• [Consegna 1] Nell'articolo sulle gaffe di Biden, quanti dollari raccolti dal Super Pac Future Forward sono stati congelati?
• [Consegna 2] Prosegui l'articolo sulle gaffe di Biden partendo subito dopo l'ultima frase riportata.

• [Documento di partenza]
------------------------------------------------------------------------
La conferenza stampa al termine del vertice Nato di Washington era molto attesa non solo per i risultati che avrebbe prodotto l’incontro tra trentuno capi di stato e di governo, ma soprattutto per capire come se la sarebbe cavata Joe Biden di fronte ai giornalisti. Senza l’aiuto del gobbo elettronico che lo accompagna anche negli eventi con poche persone.

Anche se il presidente ha mostrato la sua profonda conoscenza e padronanza dei temi che riguardano le relazioni internazionali americane, ha inanellato due gaffe non da poco: in una si è riferito al presidente ucraino Volodymyr Zelenskji come al presidente Putin, nell’altra a Kamala Harris come al vicepresidente Trump, che lui avrebbe scelto perché «molto qualificata per fare il presidente».

Questo però non è bastato minimamente a tranquillizzare la totalità dei democratici: tre deputati hanno annunciato nelle ore successive di essere a favore di un cambio di candidato per le presidenziali di novembre, a cui si è aggiunta la deputata Brittany Petersen del Colorado nella mattina di venerdì.

Chi lo molla

Sempre nella giornata di venerdì c’è stato il congelamento di 90 milioni di dollari raccolti dal Super Pac Future Forward fintanto che Biden rimarrà alla testa del ticket democratico, una scelta condivisa con i grandi finanziatori che avevano promesso l’ingente quantità di denaro. Infine, durante un incontro alla Casa Bianca dove il presidente ha incontrato il leader dem alla Camera dei rappresentanti Hakeem Jeffries per parlare della situazione al Congresso, quest’ultimo si è rifiutato con decisione di offrire il suo endorsement incondizionato, l’ennesimo segnale preoccupante per Biden.

Una situazione che sta diventando sempre più insostenibile e che, a ben vedere, corona in modo inglorioso una carriera da gaffeur per l’attuale presidente, che nei suoi trentasei anni da senatore del Delaware era stato definito “gaffe-machine”. Sin da quando, durante la prima candidatura alla presidenza, nel 1988, era stato pizzicato nel suo plagio di un intero discorso dell’allora leader laburista britannico Neil Kinnock.
------------------------------------------------------------------------
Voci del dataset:

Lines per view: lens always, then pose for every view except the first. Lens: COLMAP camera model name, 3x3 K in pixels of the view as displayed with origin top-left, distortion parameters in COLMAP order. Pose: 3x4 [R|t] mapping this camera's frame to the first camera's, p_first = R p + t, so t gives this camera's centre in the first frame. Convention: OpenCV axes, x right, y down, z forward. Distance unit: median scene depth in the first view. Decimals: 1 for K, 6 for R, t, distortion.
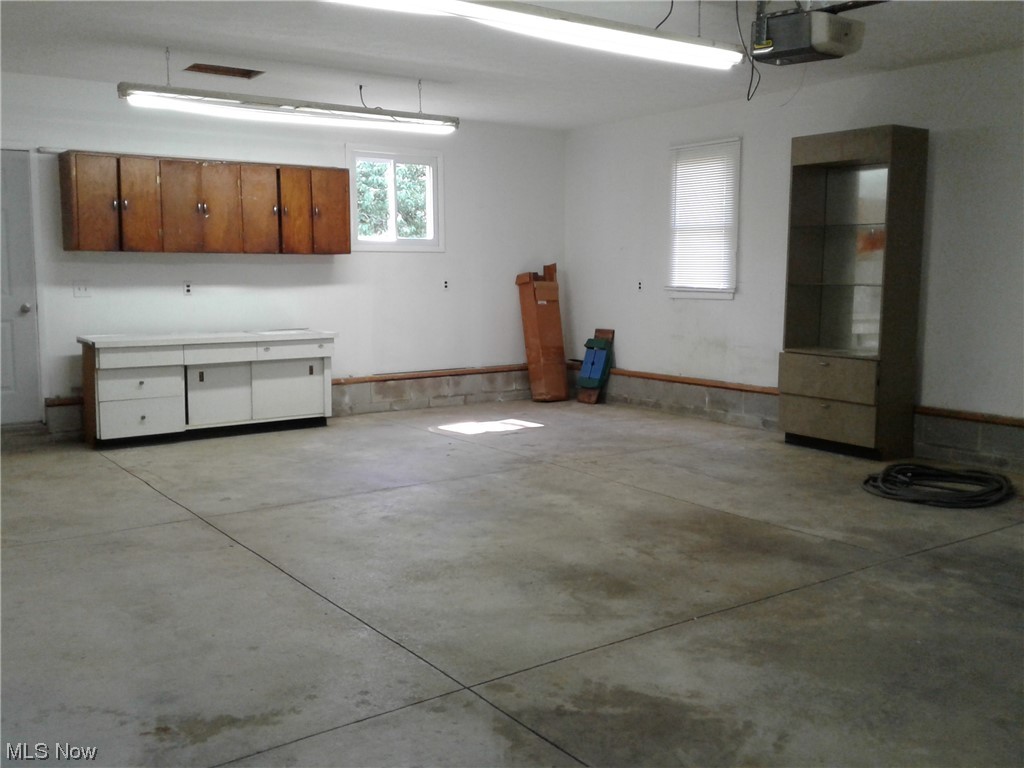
lens RADIAL K [[969.5, 0, 512.0], [0, 969.5, 384.0], [0, 0, 1]] dist [0.075080, -0.015791]
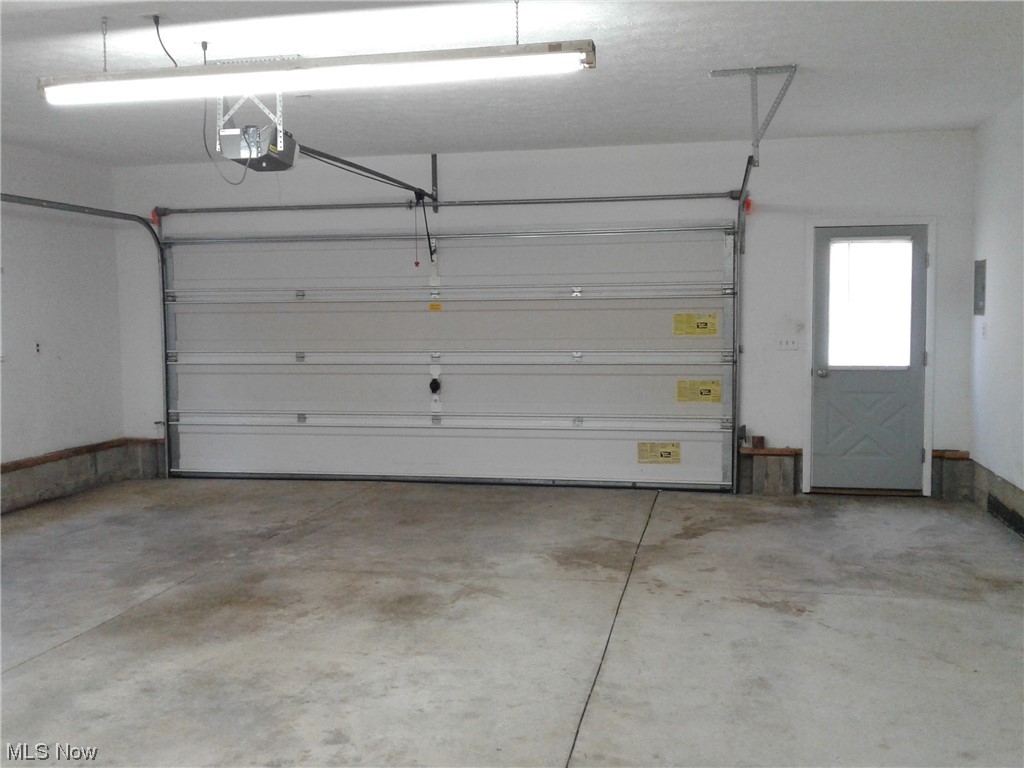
lens RADIAL K [[969.5, 0, 512.0], [0, 969.5, 384.0], [0, 0, 1]] dist [0.075080, -0.015791]
pose [[-0.673232, -0.048821, 0.737817, -0.926672], [0.102520, 0.982018, 0.158526, -0.251386], [-0.732289, 0.182366, -0.656121, 1.793472]]
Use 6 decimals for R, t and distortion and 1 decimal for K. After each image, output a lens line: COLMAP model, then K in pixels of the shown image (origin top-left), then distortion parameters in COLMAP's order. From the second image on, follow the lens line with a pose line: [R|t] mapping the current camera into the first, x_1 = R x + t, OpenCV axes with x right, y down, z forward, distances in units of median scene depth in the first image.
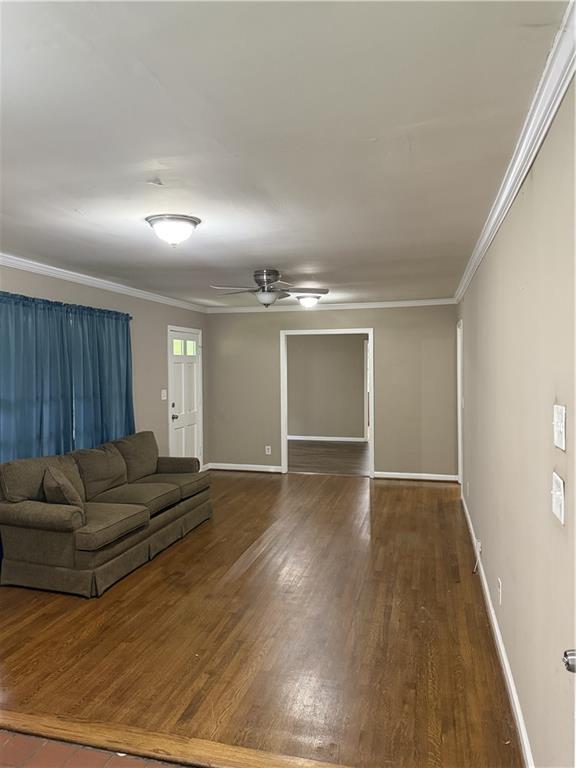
lens RADIAL K [[547.0, 0, 290.3], [0, 547.0, 383.9], [0, 0, 1]] dist [0.047063, -0.035429]
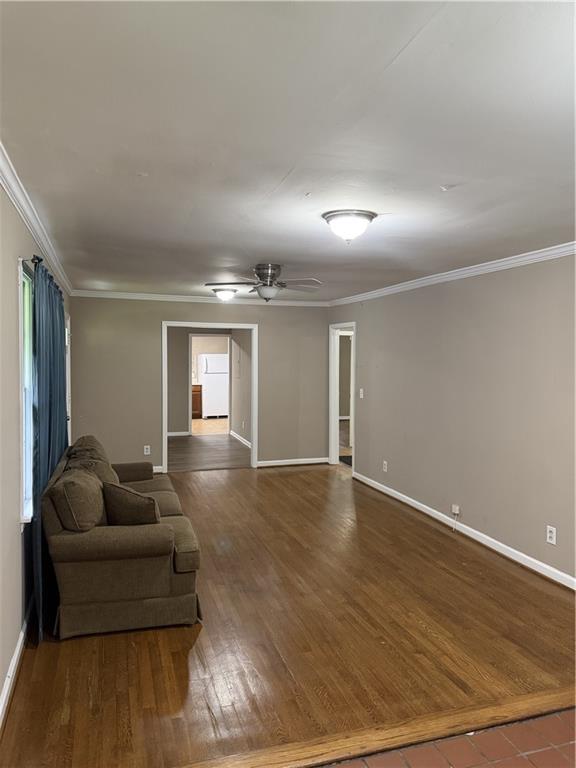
lens RADIAL K [[547.0, 0, 289.5], [0, 547.0, 378.9], [0, 0, 1]] dist [0.047063, -0.035429]
pose [[0.845505, -0.008863, 0.533895, -0.655879], [0.006229, 0.999958, 0.006734, -0.007557], [-0.533932, -0.002368, 0.845524, 0.169046]]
------------------------------------------------------------------------
• [Risultato richiesto 1] 90 milioni di dollari.

• [Risultato richiesto 2]
I precedenti

Nel periodo della campagna elettorale da vicepresidente nel 2008, poi, Biden aveva invitato il senatore dem Bob Graham ad alzarsi in piedi, anche se era paraplegico dall’età di 16 anni in seguito a un incidente stradale.

Due anni più tardi aveva fatto le sue condoglianze al premier irlandese Brian Cowen per la perdita di sua madre, mentre invece era scomparso da poco suo padre. Durante la campagna elettorale del 2020, poi, si era più volte riferito al suo caro amico James Eastland, senatore del Mississippi, con cui aveva avuto una cordiale relazione lavorativa e personale. Peccato che Eastland sia stato uno dei senatori più violentemente razzisti della storia recente, apologeta della segregazione razziale e anche noto per il suo strisciante antisemitismo.

Non esattamente un modello d’inclusività. A questo punto del 2024 però c’è di più: grazie al suo acume politico, spesso Biden aveva saputo trasformare questi tremendi scivoloni in momenti di calore umano e di simpatia. Adesso però ogni gaffe viene collegata alla sua possibile senescenza e ogni nuovo evento a cui parteciperà verrà messo sotto analisi allo stesso modo.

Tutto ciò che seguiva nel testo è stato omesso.